Алексей Николаевич Толстой - Хмурое утро
— Заслуга.
— А ты не издевайся, обойдись без этого… (Вадим Петрович сморщил лоб. Глубокими тенями избороздилось его худое лицо). Ты ответь: что для тебя родина? Июньский день в детстве, пчелы гудят на липе, и ты чувствуешь, как счастье медовым потоком вливается в тебя… Русское небо над русской землей. Разве я не любил это? Разве я не любил миллионы серых шинелей, они выгружались из поездов и шли на линию огня и смерти… Со смертью я договорился, — не рассчитывал вернуться с войны… Родина — это был я сам, большой, гордый человек… Оказалось, родина — это не то, родина — это другое… Это — они… Ответь: что же такое родина? Что она для тебя? Молчишь… Я знаю, что скажешь… Об этом спрашивают раз в жизни, спрашивают — когда потеряли… Ах, не квартиру в Петербурге потерял, не адвокатскую карьеру… Потерял в себе большого человека, а маленьким быть не хочу, — стреляй, если хоть в одном моем слове смущен… Серые шинели распорядились по-своему… Что мне оставалось? Возненавидел! Свинцовые обручи набило на мозг… В Добрармию идут только мстители, взбесившиеся кровавые хулиганы… «Так за царя, за родину, за веру мы грянем громкое ура…» И — на цыганской тройке за расстегаями к Яру…
— Готов, браток, прямо — на лопате в печь, — сказал Чугай, и напряженный взгляд его выпуклых глаз повеселел. — Что за оказия — разговаривать с интеллигентами! Откуда это у вас — такая мозговая путаница? Ведь все-таки русские же люди, умные как будто… Значит — буржуазное воспитание. Сам себя потерял! Есть он, нет его, — и этого не знает. Ах, деникинцы! Ну, ну, развеселил ты меня… Как же мы теперь с тобой договоримся? Хочешь работать не за жизнь, а за совесть?..

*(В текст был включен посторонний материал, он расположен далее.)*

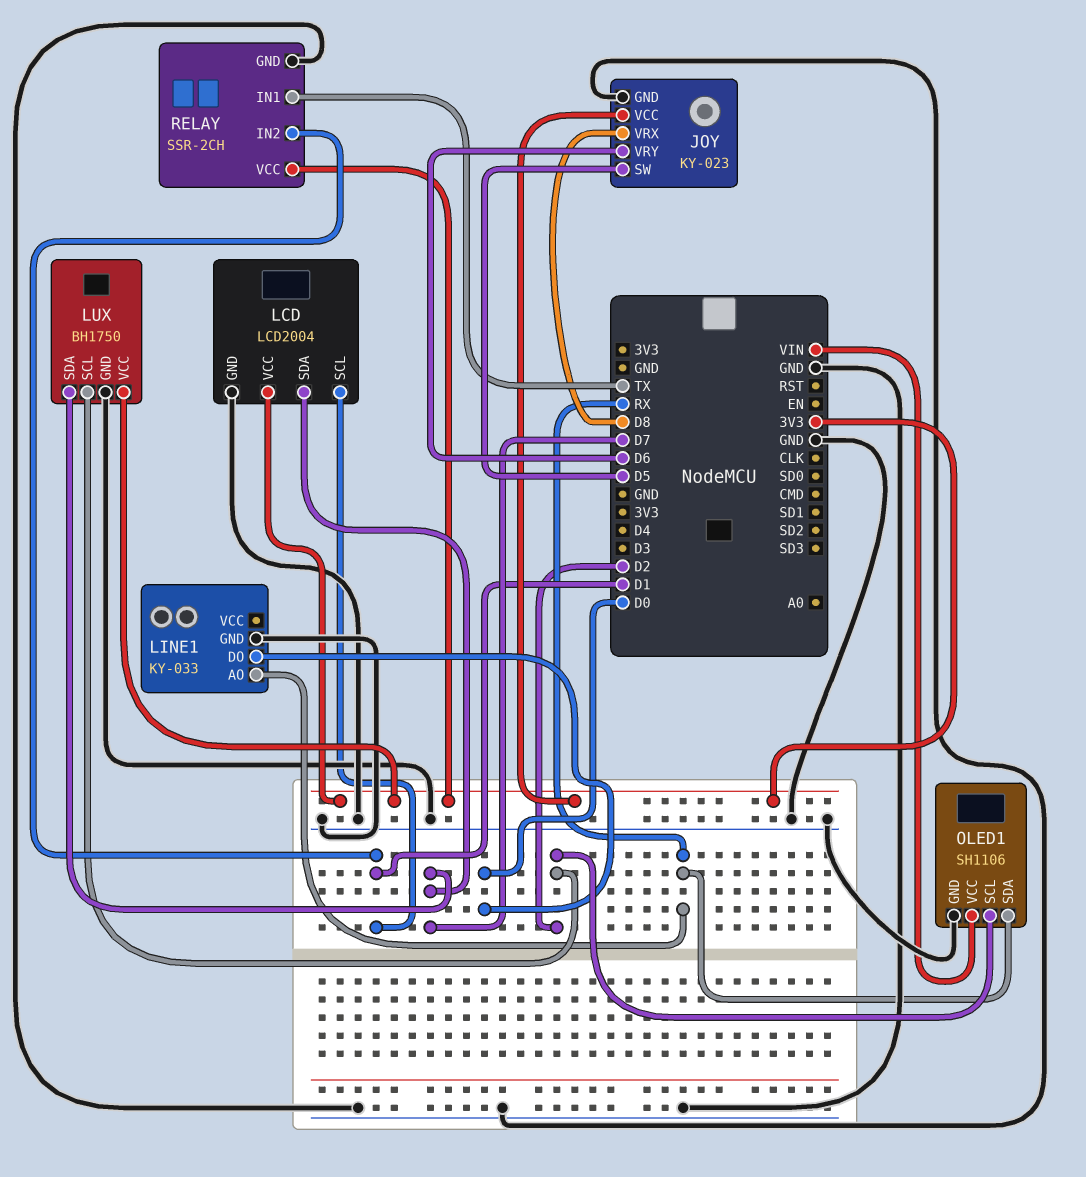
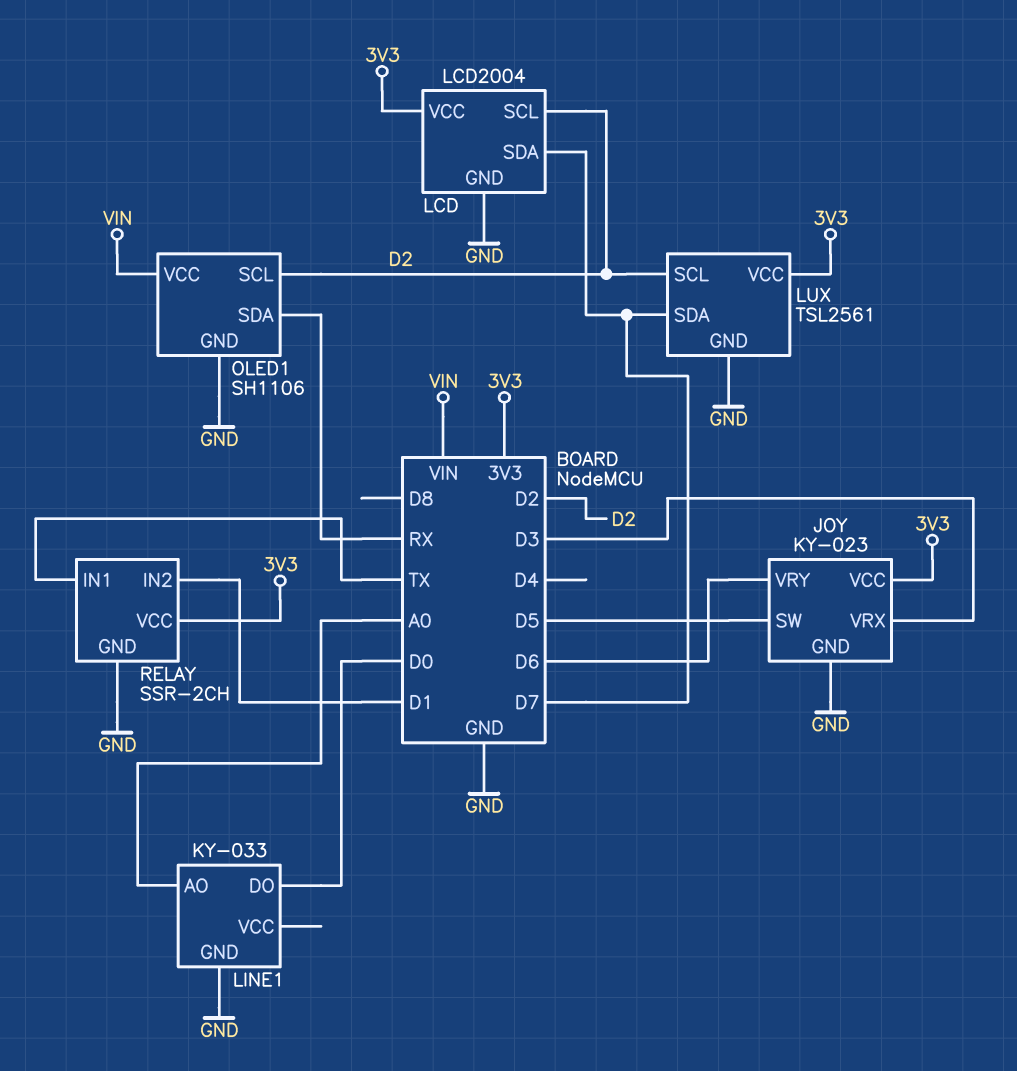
JOY pin VRX: D8 -> D3
LCD pin SCL: D1 -> D2
LINE1 pin AO: RX -> A0
LUX: BH1750 -> TSL2561

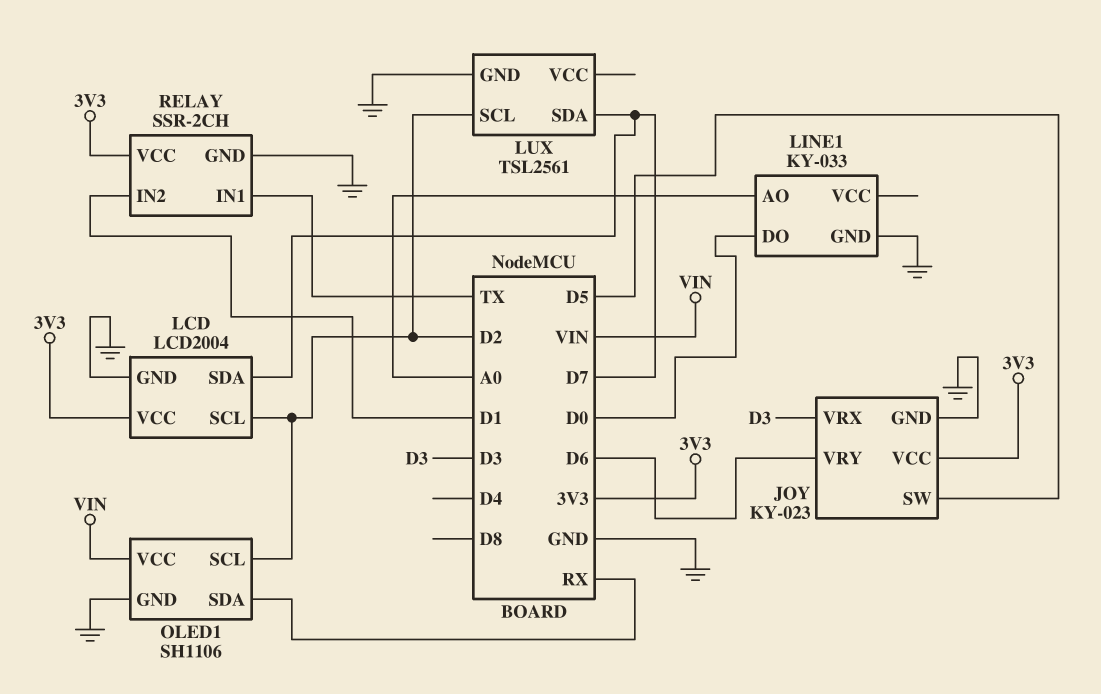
LUX pin VCC: 3V3 -> none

— Если так ставишь — буду работать.
— Без охоты?
— Сказал — буду, значит — буду.
Чугай опять взял пустую бутылку, тряхнул; посмотрел под откидной столик, взглянул на багажную сетку.

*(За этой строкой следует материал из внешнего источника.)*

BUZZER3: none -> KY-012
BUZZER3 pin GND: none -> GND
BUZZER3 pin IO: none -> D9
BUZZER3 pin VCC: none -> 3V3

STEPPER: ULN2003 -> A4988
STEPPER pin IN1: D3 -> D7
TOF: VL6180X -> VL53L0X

— Давай уж твоего сукиного кота позовем. — Он открыл дверь и позвал: — Комиссар, куда спирт спрятал? — И значительно подмигнул Рощину: — Ты с ним покороче, чуть что, — его на мушку. Самый у батьки вредный человек.

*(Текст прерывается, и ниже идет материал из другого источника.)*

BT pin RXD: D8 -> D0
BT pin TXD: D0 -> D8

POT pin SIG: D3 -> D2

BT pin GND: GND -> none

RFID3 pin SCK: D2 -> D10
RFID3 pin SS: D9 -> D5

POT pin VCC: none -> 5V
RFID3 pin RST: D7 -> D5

Рощин, Чугай и обрюзгший за ночь Левка вылезли на последней остановке перед мостом. Туман, поднимавшийся с Днепра, застилал Екатеринослав на том берегу. Все трое, помалкивая, поеживались от сырого холода. Поезд наконец загромыхал буферами и пополз через мост. Тогда на дощатой платформе появилась женщина, закутанная в шерстяной платок, видны были только ее быстрые глаза. Прошла мимо стоящих, прошла в другой раз, и когда все медленнее проходила в третий, Чугай сказал не ей, а вообще:
— Где бы чайку попить?
Она сейчас же остановилась.
— Можно провести, — ответила, — только у нас сахару нет.
— Сахар свой.
Тогда она отгребла с лица шерстяной платок, — лицо у нее оказалось до удивления миловидное, юное, с ямочкой на круглой щеке, с маленьким припухлым ртом.
— Откуда, товарищи?
— Ну, оттуда же, оттуда, будет тебе, — конспирация! — веди, — сердито ответил Левка.
Девушка удивленно подняла брови, но Чугай сказал ей, что «они те самые, кого она встречает». Она спрыгнула с платформы и повела их по путям, где стояло много искалеченных составов. Ни одна живая душа не попалась им, когда они, то перелезая через тормозные площадки, то проныривая под вагонами, подошли к товарной теплушке. Девушка постучала:
— Это я, Маруся, — привела.
Створы вагона осторожно прираздвинулись, взглянуло худое, суровое, бледное лицо с антрацитовыми глазами.
— Лезьте скорее, — тихо сказал этот человек, — холоду напустите.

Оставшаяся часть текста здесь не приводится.